Kevin Higgins is a popular Irish poet and the author of a recently published collection entitled Time Gentlemen, Please.

IS THE far left dominated by bullies who have abandoned many of their principles to ‘get into bed’ with questionable elements? Is it time for the Left in Ireland to look hard at where they are and what they stand for?

The acclaimed Galway poet Kevin Higgins will launch his second collection of poems Time Gentlemen, Please in the Galway City Museum, on Saturday at 1pm. 

Kevin admits that Time Gentlemen, Please represents “a moving on for me from the far left causes which I used to support”.

“From the age of 15 to 27 I was an active Trotskyist,” he says. “I was the leader of the anti-poll tax campaign in the London Borough of Enfield when I lived there. From the age of 27 until, say, 38, a couple of years ago I thought it was a pity socialism was clearly now not going to happen. I was in a kind of mourning, I suppose. But now I think that, for all its faults, the society we have is far preferable to anything the ‘comrades’ would bring, were they, Lord protect us, ever to stumble into power.”

Yet it would be a mistake to think Kevin has suddenly had the tragedy/bad taste to become Galway’s Christopher Hitchens. Far from it.

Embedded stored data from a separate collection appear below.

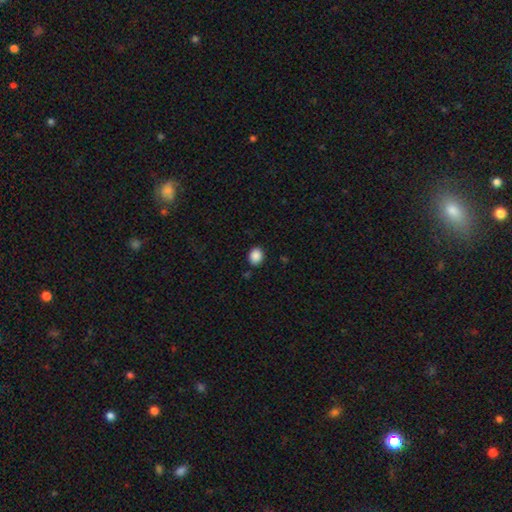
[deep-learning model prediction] The model was most divided on "how rounded": round: 64%, in between: 35%, cigar-shaped: 1%. More confident: smooth or featured — smooth (88%); merging — none (87%).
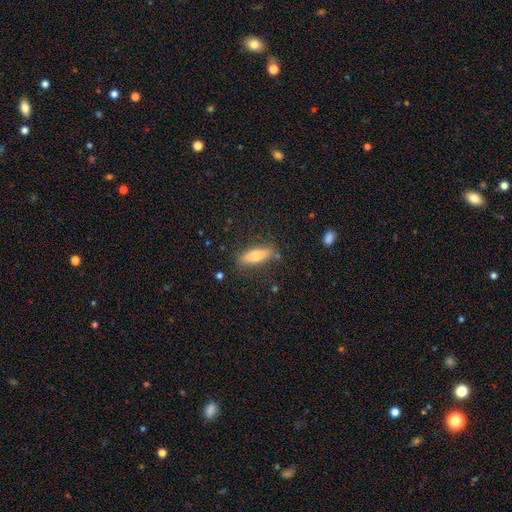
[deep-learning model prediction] smooth 77%, featured or disk 16%, star or artifact 7%. Down the decision tree: how rounded — in between (56%); merging — none (78%).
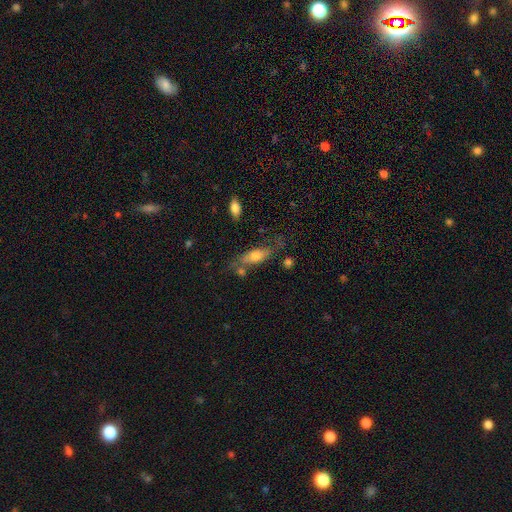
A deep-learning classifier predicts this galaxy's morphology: This is likely a smooth galaxy (63%). How rounded: likely in between (71%). Merging: possibly none (55%).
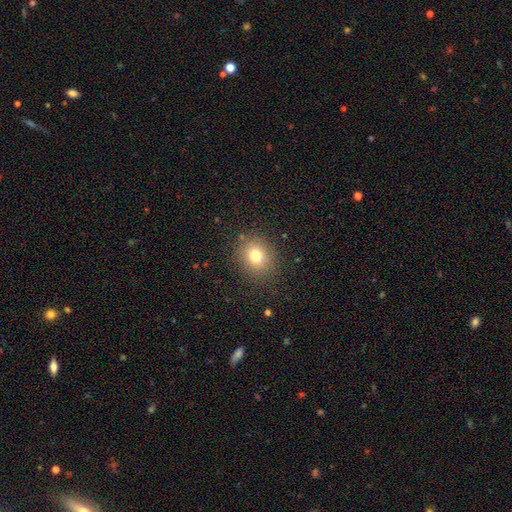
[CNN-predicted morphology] type=smooth (76%); roundness=round (66%); merging=none (85%).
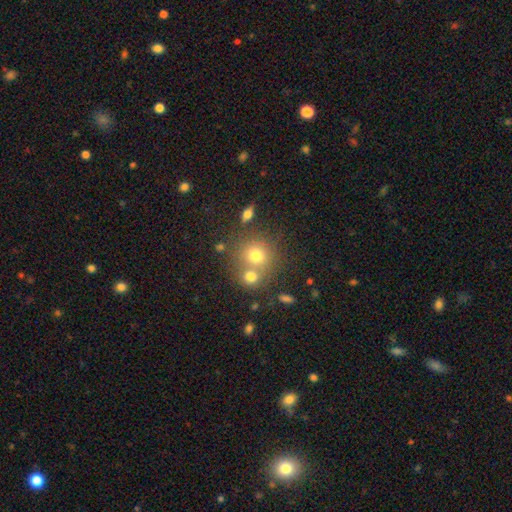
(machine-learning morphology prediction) type=smooth (72%); roundness=round (86%); merging=none (54%).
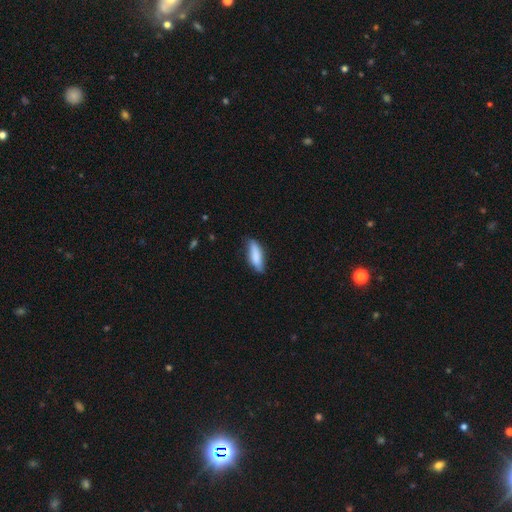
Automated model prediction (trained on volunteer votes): A smooth galaxy with no disk features (82%) that is cigar-shaped (50%). Merging: none (76%).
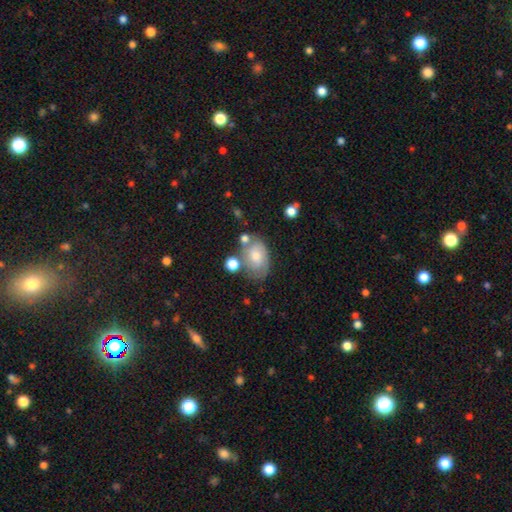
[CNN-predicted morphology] smooth-or-featured: smooth: 53% | featured or disk: 39% | star or artifact: 9%
  how-rounded: in between: 82% | round: 17% | cigar-shaped: 1%
  merging: none: 50% | minor disturbance: 24% | merger: 16% | major disturbance: 10%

“I don’t like George W Bush. I don’t support the Iraq war,” he declares. He was featured in the 100 Poets Against The War Anthology and retains his admiration for the writings of Leon Trotsky and George Orwell.

Indeed Kevin is something of a Galway George Orwell – a man firmly of the left, but never a blind, sycophantic, adherent.

“I think I have held firm to my principles, while at the same time evolving but I think the far left have abandoned many of theirs,” he says. “I have seen in practice too that issues such as workers rights, a basic fundamental issue for anyone who claims to be on the left, have been abandoned by elements of the Galway left in favour of building an ‘anti-war’ alliance which contains all sorts of questionable elements.

“There is more to politics than the Iraq war; and America isn’t to blame for all the world’s problems. The other thing that has really struck me is that, these days, the far left seems to be dominated by bullies. People who are more interested in browbeating than reasoned argument.”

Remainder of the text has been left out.